Dataset excerpts –
========================================

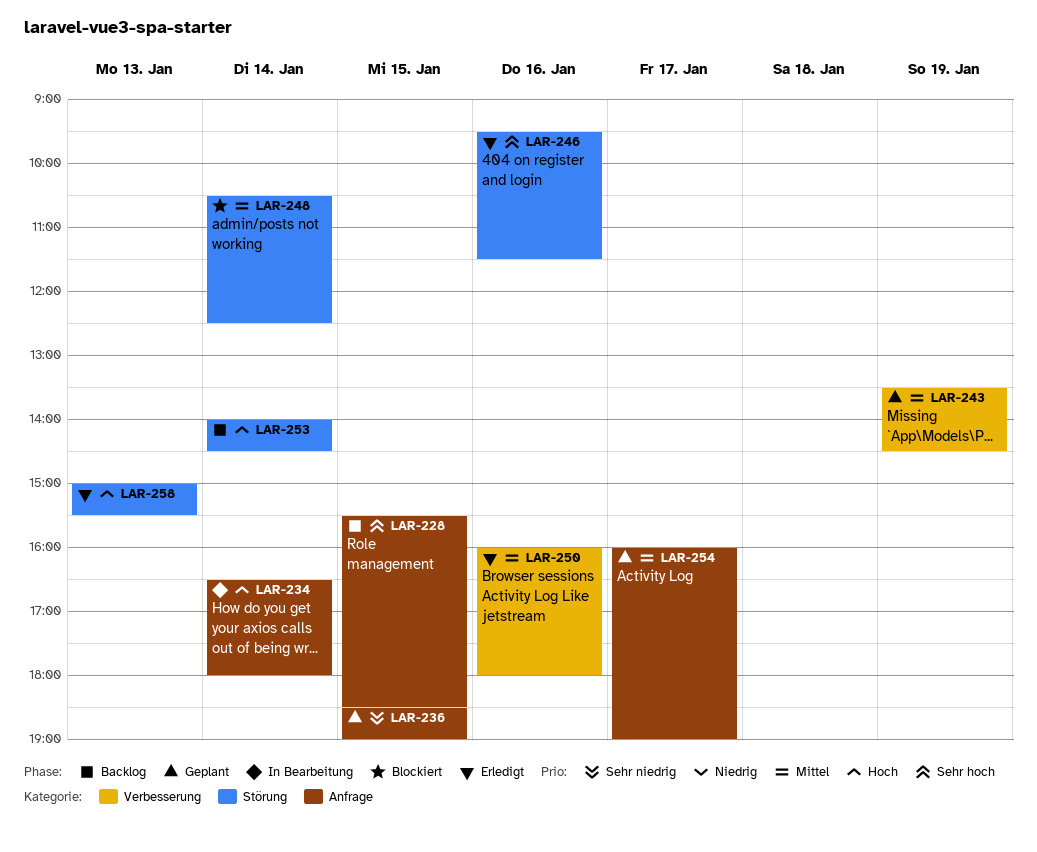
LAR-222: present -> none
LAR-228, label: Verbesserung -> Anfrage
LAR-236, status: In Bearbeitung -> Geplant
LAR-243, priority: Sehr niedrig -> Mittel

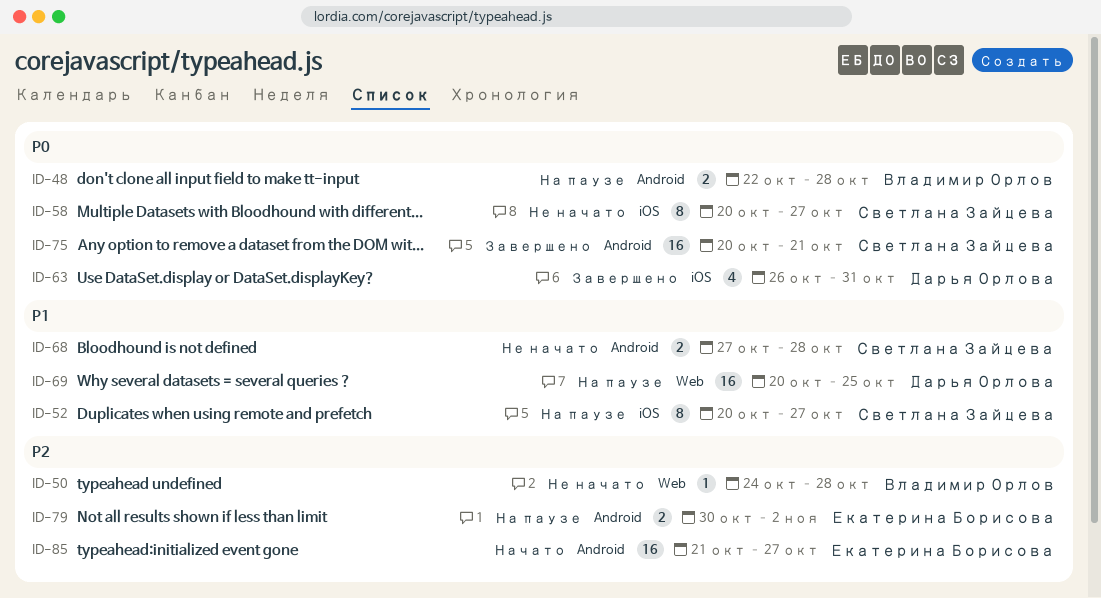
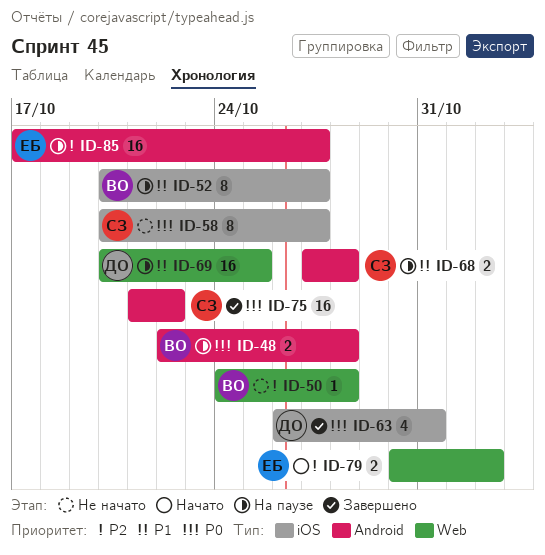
ID-52, owner: Светлана Зайцева -> Владимир Орлов
ID-68, status: Не начато -> На паузе
ID-75, start: Oct 20 -> Oct 21
ID-75, due: Oct 21 -> Oct 22
ID-79, status: На паузе -> Начато
ID-79, label: Android -> Web
ID-85, status: Начато -> На паузе
ID-85, start: Oct 21 -> Oct 17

========================================

WORK REQUEST –
Set down every entry exactly as it appears, but skip the pictures.

WRITTEN SOLUTION –
LAR-222: present -> none
LAR-228, label: Verbesserung -> Anfrage
LAR-236, status: In Bearbeitung -> Geplant
LAR-243, priority: Sehr niedrig -> Mittel

ID-52, owner: Светлана Зайцева -> Владимир Орлов
ID-68, status: Не начато -> На паузе
ID-75, start: Oct 20 -> Oct 21
ID-75, due: Oct 21 -> Oct 22
ID-79, status: На паузе -> Начато
ID-79, label: Android -> Web
ID-85, status: Начато -> На паузе
ID-85, start: Oct 21 -> Oct 17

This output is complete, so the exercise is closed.